Action item → From the very first line of the data to the line containing "Pour une enquête d'adultère, de tromperi", retype everything exactly, leaving the pictures behind.

+++ Records for the task +++

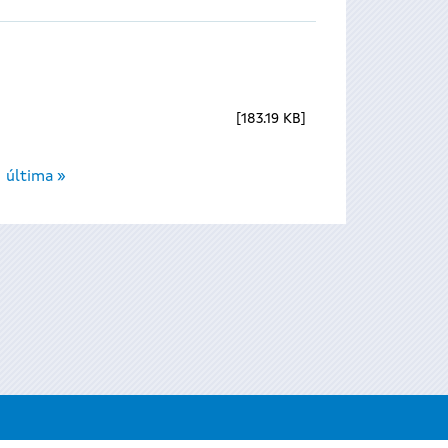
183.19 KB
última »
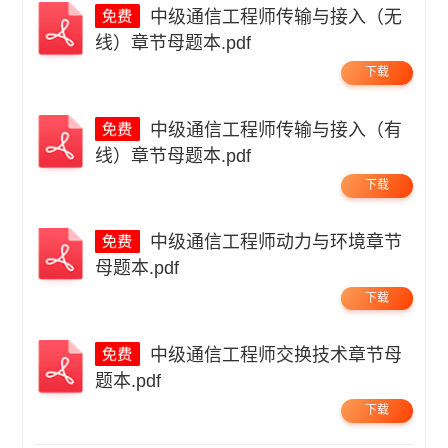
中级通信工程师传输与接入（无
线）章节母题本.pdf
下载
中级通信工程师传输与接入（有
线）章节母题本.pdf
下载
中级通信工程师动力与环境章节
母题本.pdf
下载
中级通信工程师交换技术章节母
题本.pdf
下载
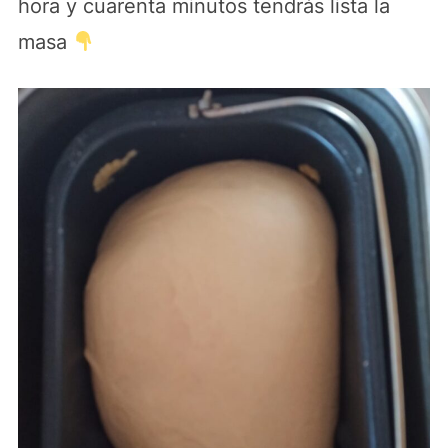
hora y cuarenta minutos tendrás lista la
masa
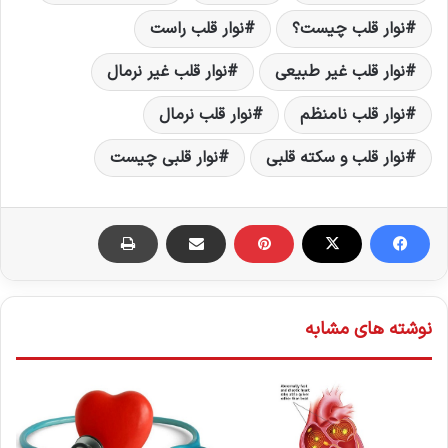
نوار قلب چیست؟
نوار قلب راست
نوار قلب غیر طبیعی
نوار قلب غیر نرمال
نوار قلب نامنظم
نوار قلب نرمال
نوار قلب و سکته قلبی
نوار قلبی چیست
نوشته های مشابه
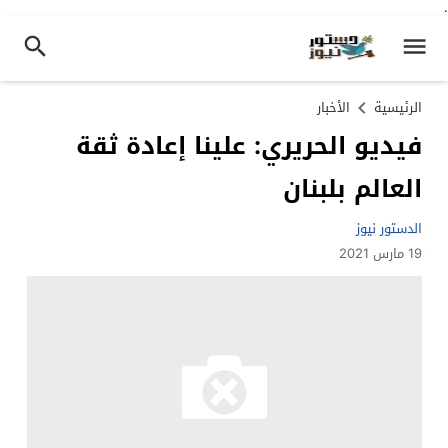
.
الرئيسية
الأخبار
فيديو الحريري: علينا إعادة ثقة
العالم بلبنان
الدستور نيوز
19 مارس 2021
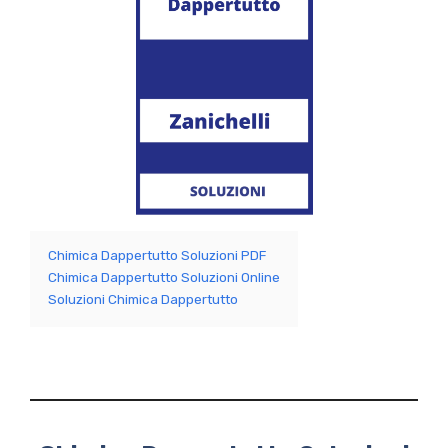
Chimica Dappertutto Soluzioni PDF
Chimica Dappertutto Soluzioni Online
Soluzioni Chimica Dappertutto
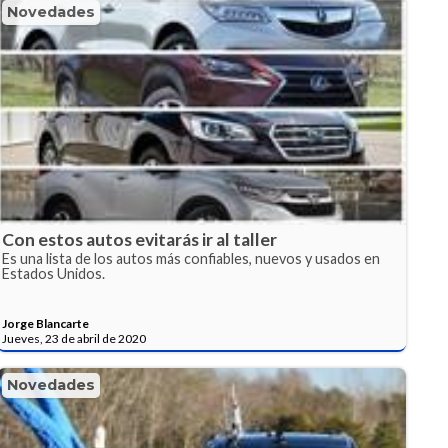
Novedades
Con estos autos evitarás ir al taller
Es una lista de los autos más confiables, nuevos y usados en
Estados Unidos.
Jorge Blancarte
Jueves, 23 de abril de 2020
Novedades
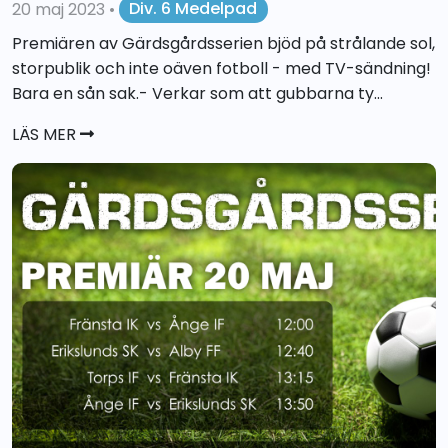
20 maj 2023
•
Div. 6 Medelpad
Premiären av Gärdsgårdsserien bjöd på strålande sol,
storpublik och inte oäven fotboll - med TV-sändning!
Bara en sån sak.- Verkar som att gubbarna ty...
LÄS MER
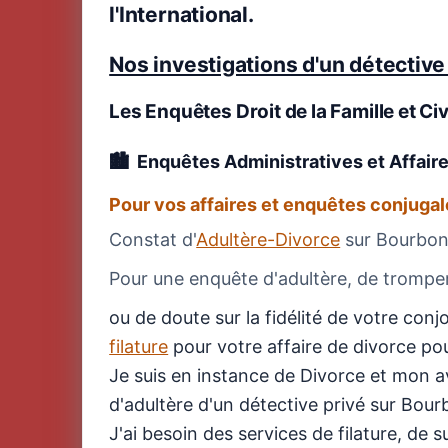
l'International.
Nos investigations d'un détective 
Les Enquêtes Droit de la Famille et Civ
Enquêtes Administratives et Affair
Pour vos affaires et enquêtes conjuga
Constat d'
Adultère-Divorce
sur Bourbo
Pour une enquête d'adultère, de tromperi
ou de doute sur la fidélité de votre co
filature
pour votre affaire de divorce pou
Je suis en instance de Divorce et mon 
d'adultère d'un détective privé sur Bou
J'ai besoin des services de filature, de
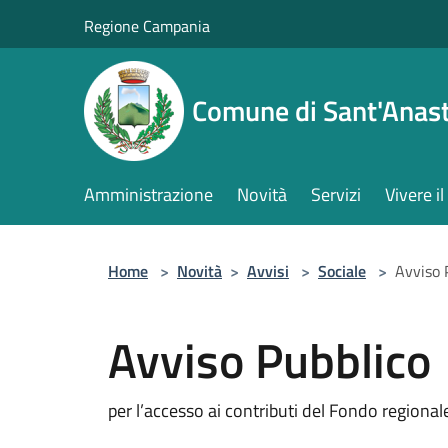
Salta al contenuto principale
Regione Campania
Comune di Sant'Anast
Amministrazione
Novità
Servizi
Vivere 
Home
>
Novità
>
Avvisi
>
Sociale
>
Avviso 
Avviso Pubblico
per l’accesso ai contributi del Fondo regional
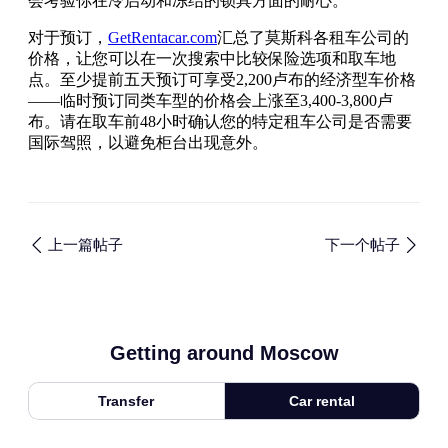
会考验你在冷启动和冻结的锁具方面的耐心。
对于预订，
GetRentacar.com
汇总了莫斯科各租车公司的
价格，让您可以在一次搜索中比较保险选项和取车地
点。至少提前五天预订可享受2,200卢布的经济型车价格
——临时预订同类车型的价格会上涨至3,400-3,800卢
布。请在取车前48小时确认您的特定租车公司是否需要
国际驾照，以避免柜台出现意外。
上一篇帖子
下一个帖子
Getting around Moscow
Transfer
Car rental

+++

Answer to the problem →
183.19 KB
última »
中级通信工程师传输与接入（无
线）章节母题本.pdf
下载
中级通信工程师传输与接入（有
线）章节母题本.pdf
下载
中级通信工程师动力与环境章节
母题本.pdf
下载
中级通信工程师交换技术章节母
题本.pdf
下载
hora y cuarenta minutos tendrás lista la
masa
نوار قلب چیست؟
نوار قلب راست
نوار قلب غیر طبیعی
نوار قلب غیر نرمال
نوار قلب نامنظم
نوار قلب نرمال
نوار قلب و سکته قلبی
نوار قلبی چیست
نوشته های مشابه
.
الرئيسية
الأخبار
فيديو الحريري: علينا إعادة ثقة
العالم بلبنان
الدستور نيوز
19 مارس 2021
Chimica Dappertutto Soluzioni PDF
Chimica Dappertutto Soluzioni Online
Soluzioni Chimica Dappertutto
Novedades
Con estos autos evitarás ir al taller
Es una lista de los autos más confiables, nuevos y usados en
Estados Unidos.
Jorge Blancarte
Jueves, 23 de abril de 2020
Novedades
20 maj 2023
•
Div. 6 Medelpad
Premiären av Gärdsgårdsserien bjöd på strålande sol,
storpublik och inte oäven fotboll - med TV-sändning!
Bara en sån sak.- Verkar som att gubbarna ty...
LÄS MER
l'International.
Nos investigations d'un détective 
Les Enquêtes Droit de la Famille et Civ
Enquêtes Administratives et Affair
Pour vos affaires et enquêtes conjuga
Constat d'
Adultère-Divorce
sur Bourbo
Pour une enquête d'adultère, de tromperi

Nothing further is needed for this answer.